The piece continues with Steve Feldman, CEO of Gold Bullion International, who said the following: "In the U.S., we are very much in love with our house, stocks and bonds. But that is a very American-centric investing approach not shared around the world.” His belief, in a nutshell, is that global demand will outweigh supply, making gold a compelling investment.


There’s a clear difference between the two groups discussed: For gold, it is supply and demand, no more, no less (an estimated 10% of new gold is for industrial use, with the remainder for jewelry or investment). This is not the case with the other assets mentioned: Houses, stocks, and bonds all have value tied to the cash generating capabilities of the asset. If you currently own a house bringing in $20,000 per year in cash, free and clear, you have a good idea of what that is intrinsically worth (in comparison to the other productive assets mentioned), and shouldn’t care if the property is appraised at $50,000, even if it was “worth” $100,000 yesterday.


This is not the case with gold: It is non-productive, and has no value beyond what the next person is willing to pay for the pleasure of holding it; this is little more than a “greater fool” game, like the tulip bulbs of the seventeenth century.


In the closing, the author quotes Jeff Sica (who thinks gold is going to $2,000 by year end), president and chief investment officer of SICA Wealth Management: "People that spend their lives looking at stocks and bonds think gold is this barbaric metal… Gold getting the respect of Wall Street? That's never going to happen. It's always going to be under constant scrutiny."

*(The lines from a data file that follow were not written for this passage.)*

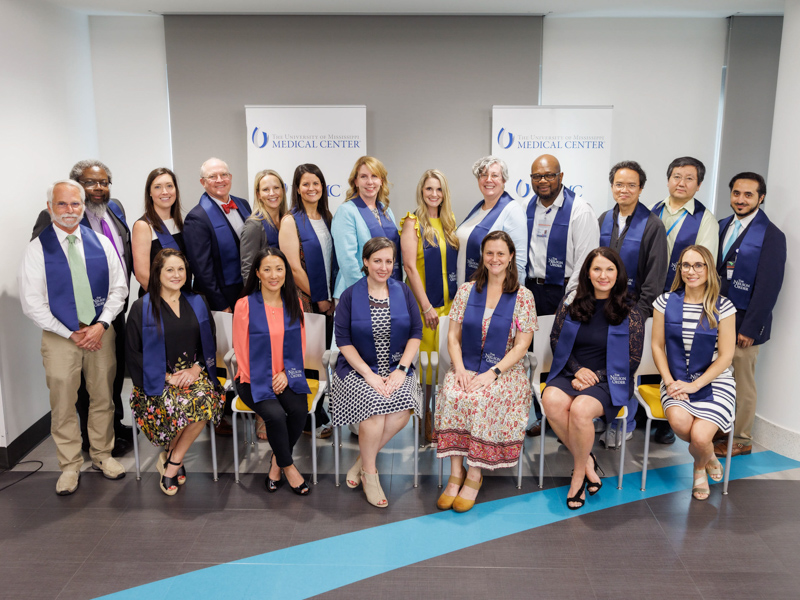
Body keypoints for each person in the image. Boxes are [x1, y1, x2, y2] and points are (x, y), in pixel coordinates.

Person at [19, 180, 128, 495]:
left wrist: (101, 324)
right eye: (62, 204)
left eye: (75, 204)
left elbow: (119, 288)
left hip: (99, 333)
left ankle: (102, 455)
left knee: (103, 398)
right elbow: (31, 302)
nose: (70, 210)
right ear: (50, 207)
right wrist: (71, 332)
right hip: (59, 337)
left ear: (83, 206)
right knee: (64, 402)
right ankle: (69, 466)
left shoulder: (101, 243)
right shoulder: (38, 248)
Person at [435, 231, 537, 513]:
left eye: (501, 253)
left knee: (482, 399)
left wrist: (492, 373)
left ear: (511, 257)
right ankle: (457, 473)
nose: (495, 259)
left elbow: (522, 346)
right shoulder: (467, 291)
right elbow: (453, 338)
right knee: (454, 393)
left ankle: (475, 473)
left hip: (504, 372)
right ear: (483, 256)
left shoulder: (523, 297)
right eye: (489, 253)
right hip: (466, 365)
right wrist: (459, 370)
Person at [540, 248, 644, 509]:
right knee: (550, 400)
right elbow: (556, 339)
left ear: (618, 273)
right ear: (587, 272)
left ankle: (577, 477)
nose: (603, 275)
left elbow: (632, 360)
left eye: (610, 269)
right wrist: (577, 371)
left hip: (611, 379)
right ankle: (587, 461)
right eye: (597, 269)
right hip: (572, 370)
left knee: (581, 409)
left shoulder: (630, 310)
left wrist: (593, 377)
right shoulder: (572, 301)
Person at [332, 237, 423, 508]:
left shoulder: (403, 292)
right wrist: (369, 376)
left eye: (388, 261)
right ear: (365, 262)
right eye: (377, 261)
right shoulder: (350, 296)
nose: (383, 267)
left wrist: (401, 370)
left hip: (397, 368)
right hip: (358, 370)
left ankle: (362, 461)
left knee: (401, 411)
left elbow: (416, 333)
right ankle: (371, 476)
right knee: (373, 410)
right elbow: (343, 341)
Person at [125, 249, 225, 496]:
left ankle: (172, 461)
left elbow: (209, 343)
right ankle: (173, 457)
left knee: (205, 399)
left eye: (181, 269)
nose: (176, 274)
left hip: (193, 374)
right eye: (169, 269)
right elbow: (133, 353)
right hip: (157, 379)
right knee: (181, 403)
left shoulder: (197, 302)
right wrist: (167, 377)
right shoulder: (141, 308)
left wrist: (196, 368)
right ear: (158, 273)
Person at [652, 245, 736, 500]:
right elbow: (657, 346)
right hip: (675, 378)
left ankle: (699, 466)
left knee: (700, 436)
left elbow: (725, 357)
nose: (692, 271)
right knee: (679, 423)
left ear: (709, 269)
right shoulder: (665, 302)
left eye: (699, 265)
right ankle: (708, 455)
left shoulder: (724, 306)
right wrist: (669, 382)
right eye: (686, 265)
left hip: (714, 380)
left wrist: (695, 385)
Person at [713, 172, 786, 458]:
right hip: (717, 319)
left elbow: (769, 286)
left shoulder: (771, 236)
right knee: (719, 378)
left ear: (761, 198)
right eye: (736, 193)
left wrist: (750, 328)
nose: (740, 199)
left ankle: (741, 439)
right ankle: (720, 427)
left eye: (748, 195)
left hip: (745, 324)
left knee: (742, 382)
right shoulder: (721, 226)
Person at [648, 157, 719, 446]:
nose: (681, 182)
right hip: (648, 292)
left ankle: (668, 421)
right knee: (647, 349)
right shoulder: (653, 211)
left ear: (699, 184)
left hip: (681, 296)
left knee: (675, 348)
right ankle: (647, 411)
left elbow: (703, 263)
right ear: (668, 179)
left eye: (689, 178)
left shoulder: (706, 219)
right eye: (677, 176)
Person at [598, 160, 667, 447]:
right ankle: (603, 414)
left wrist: (637, 315)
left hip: (632, 310)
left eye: (631, 185)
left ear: (640, 188)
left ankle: (624, 421)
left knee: (623, 367)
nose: (624, 189)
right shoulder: (604, 217)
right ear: (611, 186)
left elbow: (655, 276)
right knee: (601, 362)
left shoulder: (652, 225)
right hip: (600, 308)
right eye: (619, 184)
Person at [233, 248, 312, 496]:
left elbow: (300, 345)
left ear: (286, 272)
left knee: (299, 410)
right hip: (252, 378)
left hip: (287, 374)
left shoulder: (294, 303)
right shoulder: (244, 305)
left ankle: (275, 463)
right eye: (267, 269)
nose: (273, 275)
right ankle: (288, 467)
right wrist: (268, 377)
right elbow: (241, 351)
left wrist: (287, 374)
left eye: (279, 269)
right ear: (257, 273)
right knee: (276, 416)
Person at [399, 169, 459, 442]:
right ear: (421, 192)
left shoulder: (448, 223)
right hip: (426, 307)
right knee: (426, 369)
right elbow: (410, 267)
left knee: (446, 366)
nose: (434, 194)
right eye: (428, 189)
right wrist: (425, 306)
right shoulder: (413, 222)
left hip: (449, 306)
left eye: (438, 189)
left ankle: (445, 419)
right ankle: (424, 421)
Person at [279, 163, 336, 439]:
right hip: (306, 300)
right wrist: (319, 298)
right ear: (297, 189)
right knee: (305, 359)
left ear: (322, 187)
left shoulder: (327, 216)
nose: (311, 188)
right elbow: (292, 266)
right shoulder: (291, 220)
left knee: (320, 357)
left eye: (316, 183)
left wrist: (332, 296)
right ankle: (306, 418)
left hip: (327, 299)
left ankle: (317, 411)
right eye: (306, 184)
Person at [525, 154, 599, 316]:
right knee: (528, 341)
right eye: (537, 176)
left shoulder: (580, 210)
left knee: (557, 341)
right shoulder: (526, 207)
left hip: (563, 292)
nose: (543, 181)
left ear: (561, 176)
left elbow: (586, 259)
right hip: (529, 290)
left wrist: (572, 296)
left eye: (549, 175)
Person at [184, 157, 253, 313]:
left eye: (224, 175)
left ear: (230, 177)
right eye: (212, 176)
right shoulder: (196, 218)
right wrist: (220, 304)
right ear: (203, 182)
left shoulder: (243, 204)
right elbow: (202, 269)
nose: (220, 180)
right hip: (224, 297)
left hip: (249, 290)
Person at [332, 156, 402, 299]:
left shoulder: (386, 211)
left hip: (385, 290)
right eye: (364, 176)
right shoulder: (346, 211)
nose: (370, 182)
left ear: (381, 181)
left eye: (374, 176)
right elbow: (348, 260)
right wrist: (364, 293)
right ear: (356, 181)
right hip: (355, 292)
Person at [456, 156, 526, 286]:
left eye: (495, 175)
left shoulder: (512, 210)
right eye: (483, 175)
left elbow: (519, 263)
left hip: (493, 294)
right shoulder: (478, 208)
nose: (488, 180)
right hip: (464, 290)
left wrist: (507, 297)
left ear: (504, 180)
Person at [132, 167, 192, 296]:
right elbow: (142, 275)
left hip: (182, 297)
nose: (165, 192)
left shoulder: (180, 223)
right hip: (158, 300)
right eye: (158, 187)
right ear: (149, 192)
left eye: (169, 186)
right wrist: (167, 301)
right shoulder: (143, 226)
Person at [240, 169, 287, 282]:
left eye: (276, 188)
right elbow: (248, 270)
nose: (272, 193)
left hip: (289, 290)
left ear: (283, 190)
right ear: (259, 194)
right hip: (266, 293)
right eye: (265, 189)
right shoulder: (254, 225)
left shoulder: (288, 220)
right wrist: (259, 299)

If by scrutiny he means the requirement of a fundamentally based argument on the merits for gold at the current valuation, then yes, it will continue to be scrutinized by members of the investment community that demand a margin of safety in investment operations, as opposed to price targets pulled out of thin air; if those simple requests can be met, Mr. Sica, I would love to hear the basis for the $2,000 price target.